To say I was “unhappy” when I realized God was calling me into ministry is an understatement. My reasons for why this was a bad idea were shallow and selfish. For instance, I judged that some of those Christian people on TV have really bad hair, and I didn’t want people looking at me and judging me like that! (If you saw my hair you would realize the irony in my reasoning…and yes I know we are all noticed and judged. I didn’t say they were good reasons!)

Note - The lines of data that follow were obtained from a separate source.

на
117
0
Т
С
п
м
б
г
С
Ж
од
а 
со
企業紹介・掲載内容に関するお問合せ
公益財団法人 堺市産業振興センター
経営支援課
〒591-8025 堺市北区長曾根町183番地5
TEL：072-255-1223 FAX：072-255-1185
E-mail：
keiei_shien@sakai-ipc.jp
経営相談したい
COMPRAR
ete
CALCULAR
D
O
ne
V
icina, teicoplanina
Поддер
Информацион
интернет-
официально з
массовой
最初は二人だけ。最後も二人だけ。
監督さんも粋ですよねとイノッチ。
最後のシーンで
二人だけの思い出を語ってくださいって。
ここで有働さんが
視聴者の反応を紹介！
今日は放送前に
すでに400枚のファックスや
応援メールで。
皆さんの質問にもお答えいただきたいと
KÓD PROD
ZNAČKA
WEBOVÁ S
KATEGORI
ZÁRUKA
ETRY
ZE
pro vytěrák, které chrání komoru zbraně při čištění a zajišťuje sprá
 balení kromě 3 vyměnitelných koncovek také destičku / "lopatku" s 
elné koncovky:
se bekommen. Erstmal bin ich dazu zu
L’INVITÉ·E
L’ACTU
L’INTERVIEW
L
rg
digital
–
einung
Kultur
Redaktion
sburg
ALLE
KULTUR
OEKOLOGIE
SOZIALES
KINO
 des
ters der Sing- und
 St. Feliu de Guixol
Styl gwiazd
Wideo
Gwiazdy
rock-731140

So what did I do about this calling God put on my life? I went to church more seriously. It was all I could bring myself to do except cry. I told God that I wanted to be the person He created me to be. I lost a great career. I had been taken to the edge of the ledge with my health and finances, and my family was beginning to think I had lost my way past the point of bouncing back. And THIS was the big prize you had for me, God? Your ministry?
I reluctantly resolved to move in the direction of learning more, and signed up for a class at church. It was a good class but I needed more. An acquaintance that was also in the class with me knew I was ministry-bound and I had mentioned CBS to her. She assumed that I intended to go, and was so excited she actually applied! She offered the kick in the pants I needed. Without knowing that I had not yet applied, she started talking about the classes we could take, carpooling and being “study buddies”. Finally I confessed I had not applied and I had no answers to her questions: why? why not, when are you, have you? I finally applied because I didn’t have a good reason not to.
One of my fears was that when I had been to school before, I had not performed well. If I didn’t do well this time, I feared it would confirm that I really was an idiot.
Once I took the plunge, I was relieved! I proudly became one of the religious freaks I made fun of when I first went to school. My girlfriend would pick me up and we would greet each other with “hello freak”, and off to class we raced. She knew my hesitation and encouraged me. She helped me get back into the rhythm of studying and bought me a cup of coffee when I couldn’t afford it so we could sit and discuss our assignments!
My classroom experience was greater than I could have ever imagined- with like-minded students and professors whose ministry is education. Without any prompting my professor told me there was no reason for me to doubt my abilities. I cried!! Thanks to my friend, my classmates and professors I graduated with a 3.98GPA. This means that I am officially NOT an idiot, which is a good thing because now I work for CBS!!!